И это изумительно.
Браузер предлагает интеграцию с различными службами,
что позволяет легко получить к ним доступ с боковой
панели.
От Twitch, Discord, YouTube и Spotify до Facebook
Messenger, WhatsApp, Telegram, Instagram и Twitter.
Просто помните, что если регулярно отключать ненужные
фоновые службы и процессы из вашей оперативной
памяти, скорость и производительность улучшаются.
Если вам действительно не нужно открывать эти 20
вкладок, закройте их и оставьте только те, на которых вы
━━━━━━━━━━━━━━━━━━━━
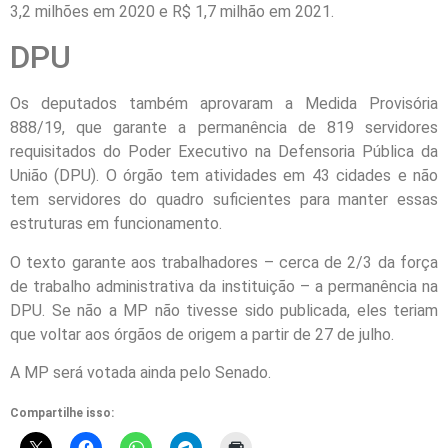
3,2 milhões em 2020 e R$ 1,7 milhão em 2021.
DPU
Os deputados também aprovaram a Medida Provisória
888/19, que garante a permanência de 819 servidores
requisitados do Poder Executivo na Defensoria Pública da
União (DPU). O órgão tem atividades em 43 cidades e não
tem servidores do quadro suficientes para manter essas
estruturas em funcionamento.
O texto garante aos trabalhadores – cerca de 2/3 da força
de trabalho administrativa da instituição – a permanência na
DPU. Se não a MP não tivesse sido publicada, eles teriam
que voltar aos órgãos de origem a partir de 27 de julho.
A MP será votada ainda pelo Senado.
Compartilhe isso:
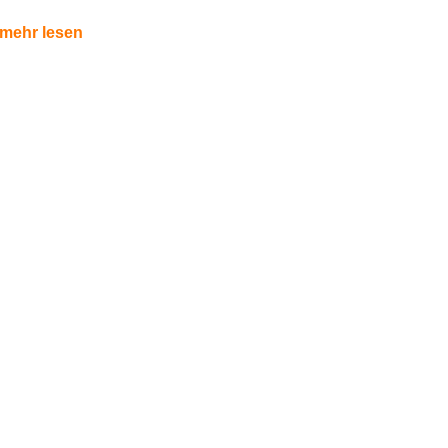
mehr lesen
━━━━━━━━━━━━━━━━━━━━
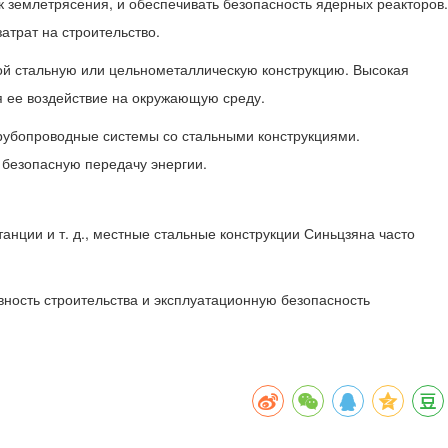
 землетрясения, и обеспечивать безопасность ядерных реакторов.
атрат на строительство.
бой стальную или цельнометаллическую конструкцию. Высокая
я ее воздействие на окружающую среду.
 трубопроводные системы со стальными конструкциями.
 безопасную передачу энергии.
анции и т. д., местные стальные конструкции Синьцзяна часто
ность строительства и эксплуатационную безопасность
━━━━━━━━━━━━━━━━━━━━
What you will do: Each line in the entries above, starting at the line with "Браузер предлагает интеграцию" and ending at the line with "вкладок, закройте их", is to be printed exactly, and only those lines.

Expected answer:
Браузер предлагает интеграцию с различными службами,
что позволяет легко получить к ним доступ с боковой
панели.
От Twitch, Discord, YouTube и Spotify до Facebook
Messenger, WhatsApp, Telegram, Instagram и Twitter.
Просто помните, что если регулярно отключать ненужные
фоновые службы и процессы из вашей оперативной
памяти, скорость и производительность улучшаются.
Если вам действительно не нужно открывать эти 20
вкладок, закройте их и оставьте только те, на которых вы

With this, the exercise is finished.